Written problem » Write out every one of the lines below word for word, leaving out the pictures.

START Provided records

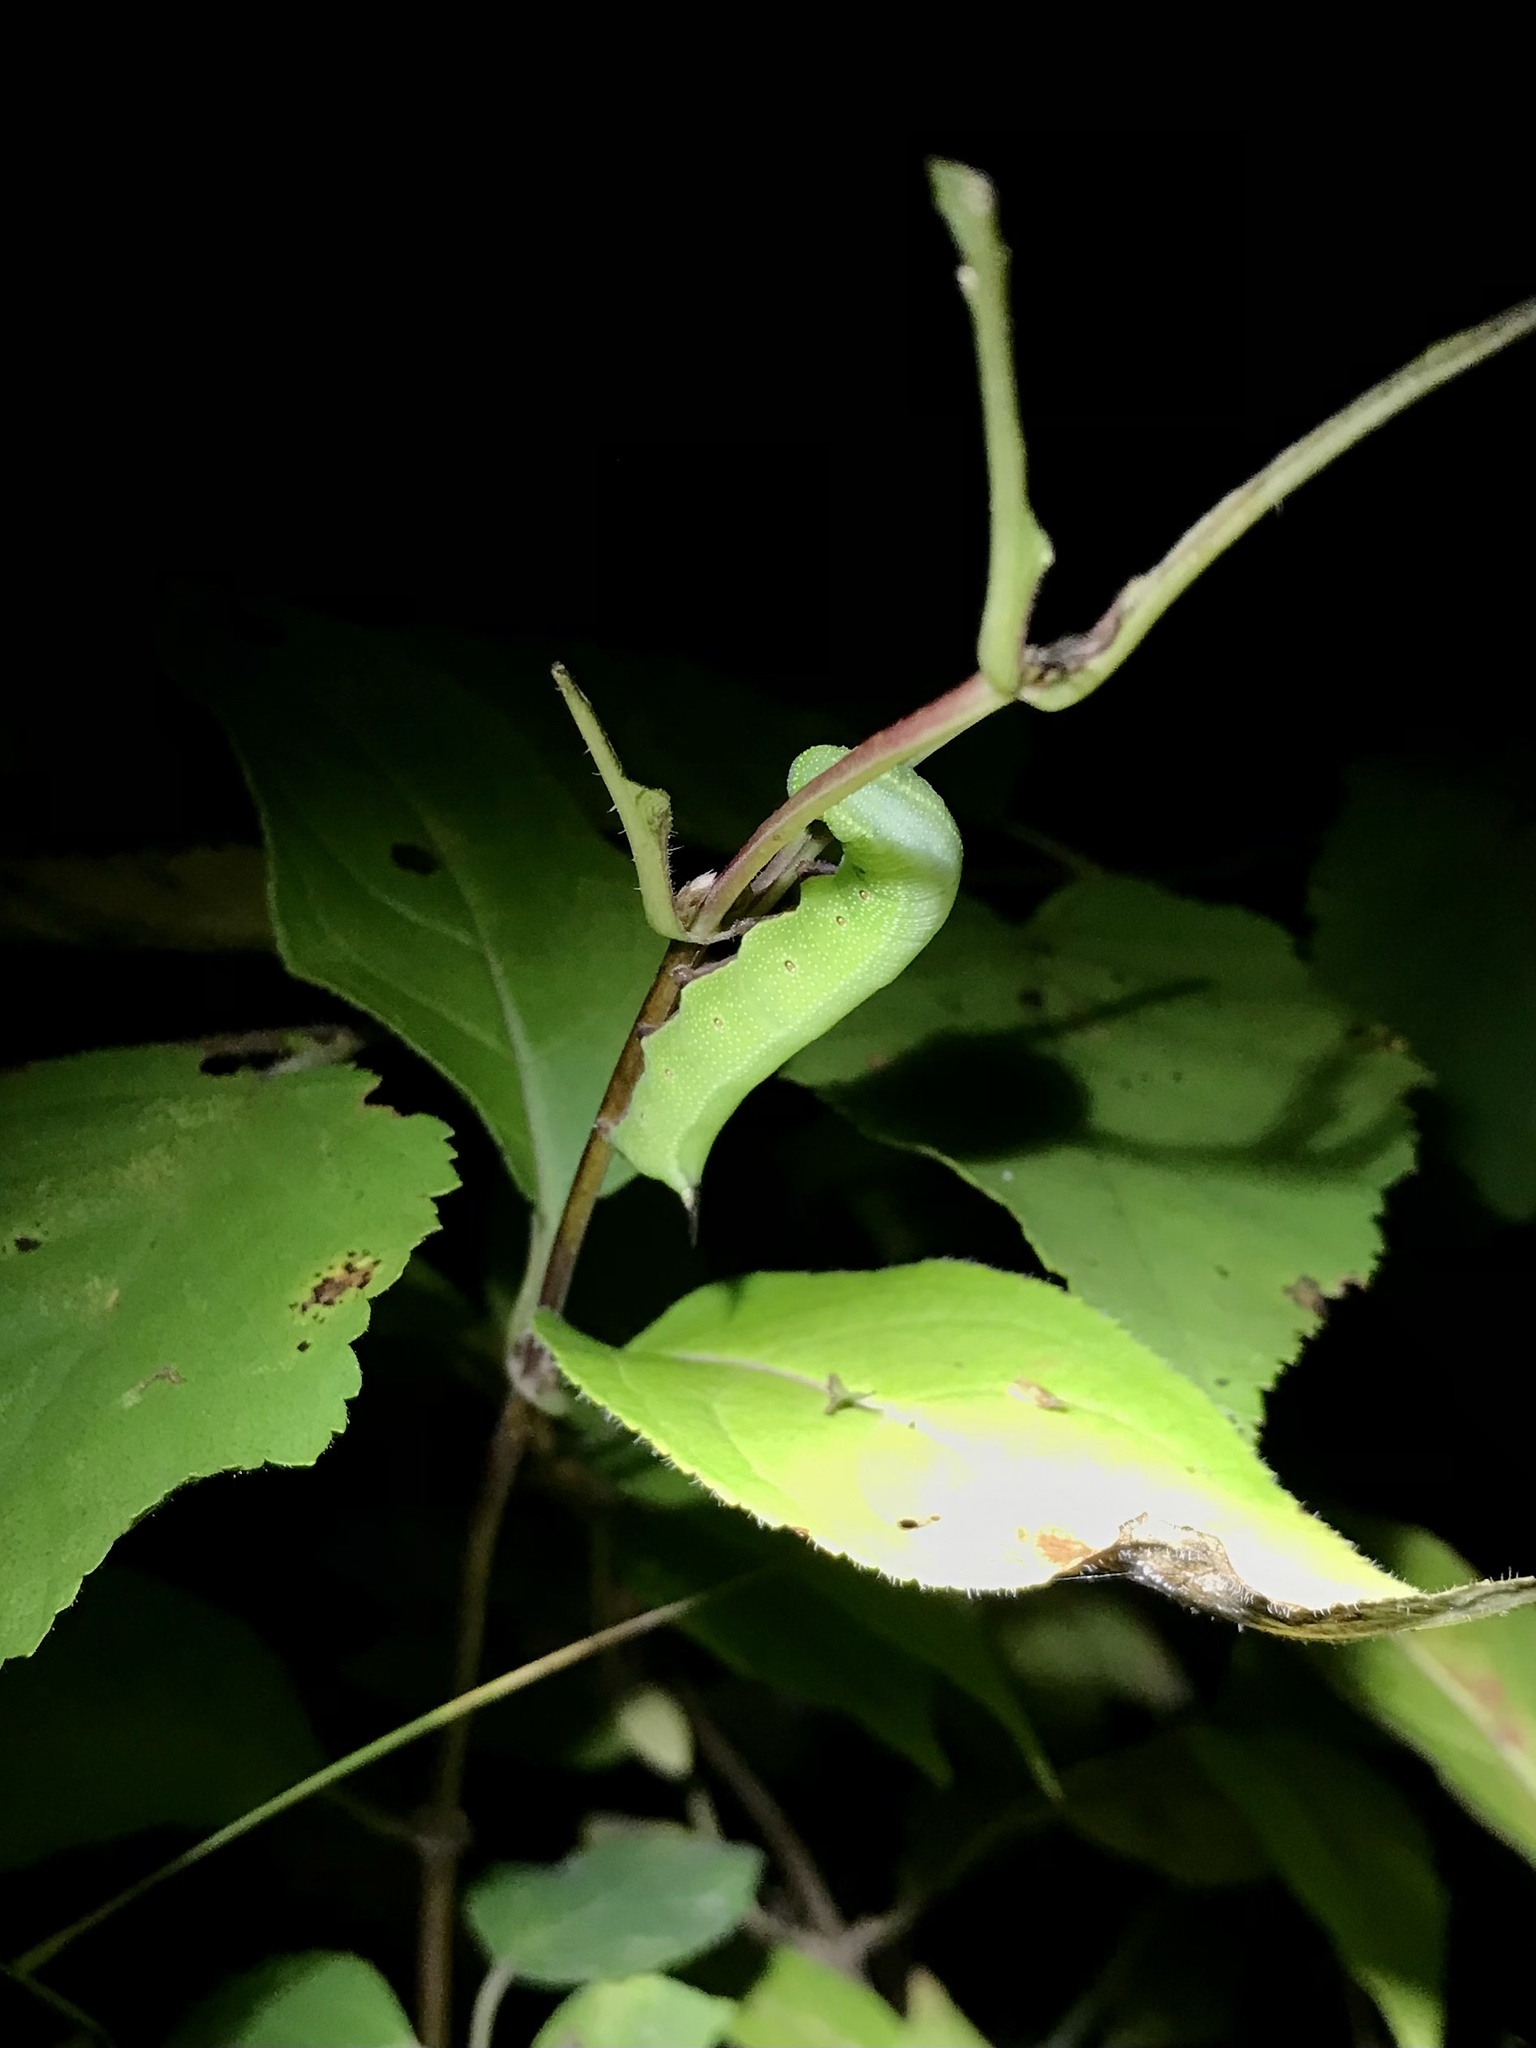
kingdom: Animalia
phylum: Arthropoda
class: Insecta
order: Lepidoptera
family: Sphingidae
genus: Hemaris
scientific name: Hemaris diffinis
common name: Bumblebee moth
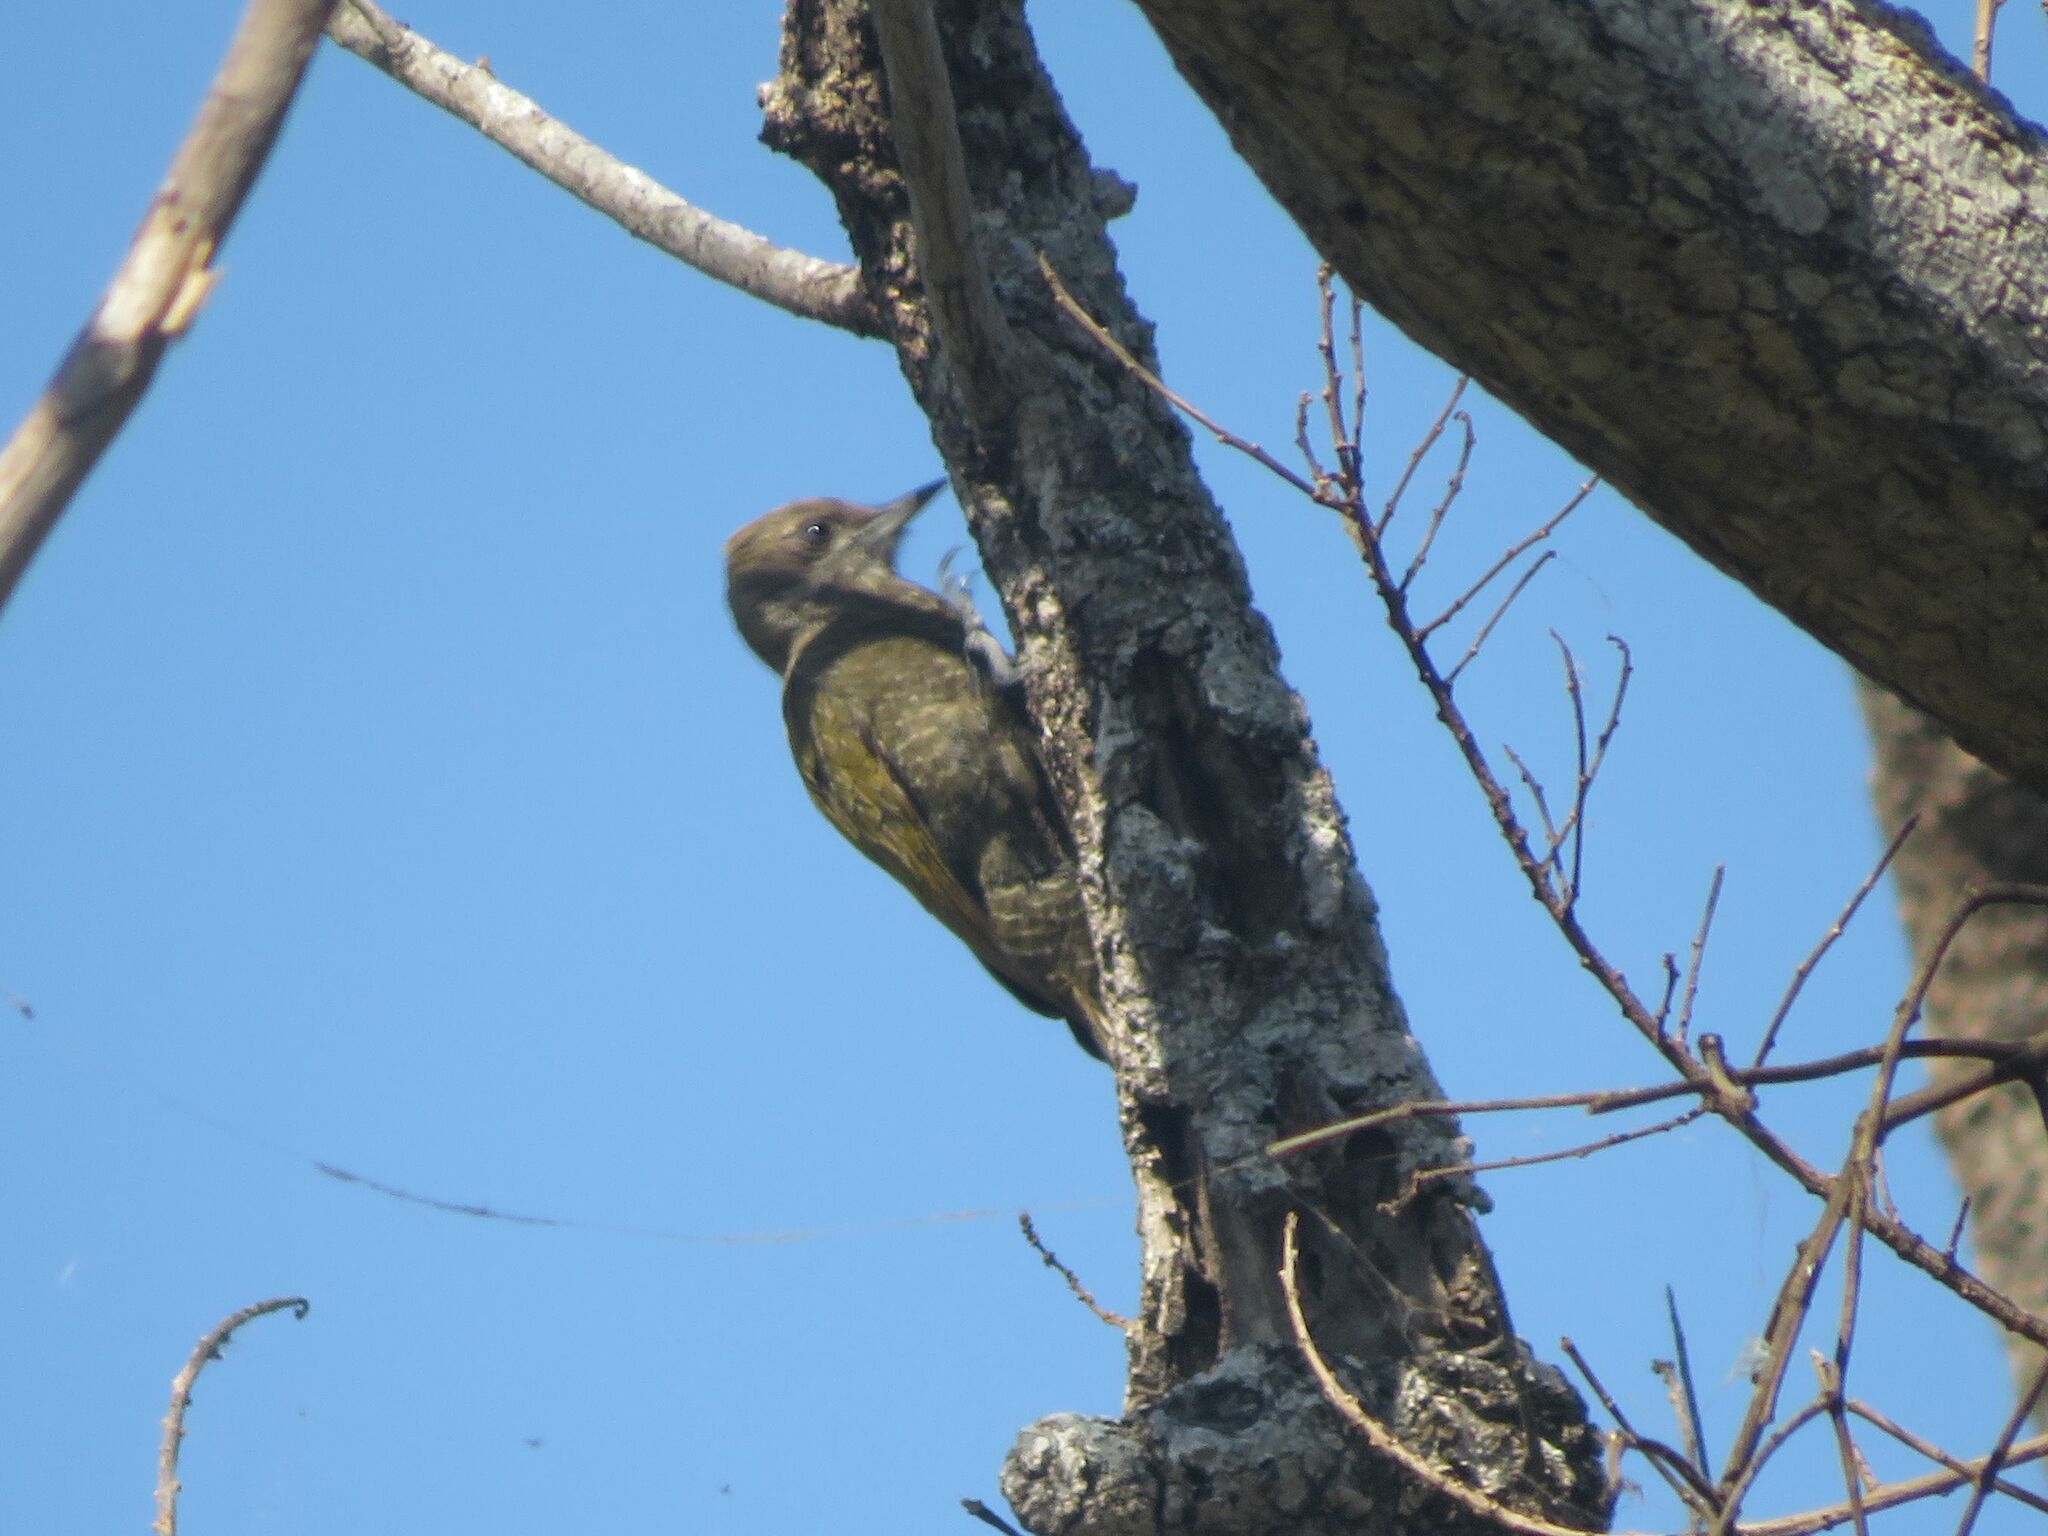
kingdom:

END Provided records

Full output »
kingdom: Animalia
phylum: Arthropoda
class: Insecta
order: Lepidoptera
family: Sphingidae
genus: Hemaris
scientific name: Hemaris diffinis
common name: Bumblebee moth
kingdom:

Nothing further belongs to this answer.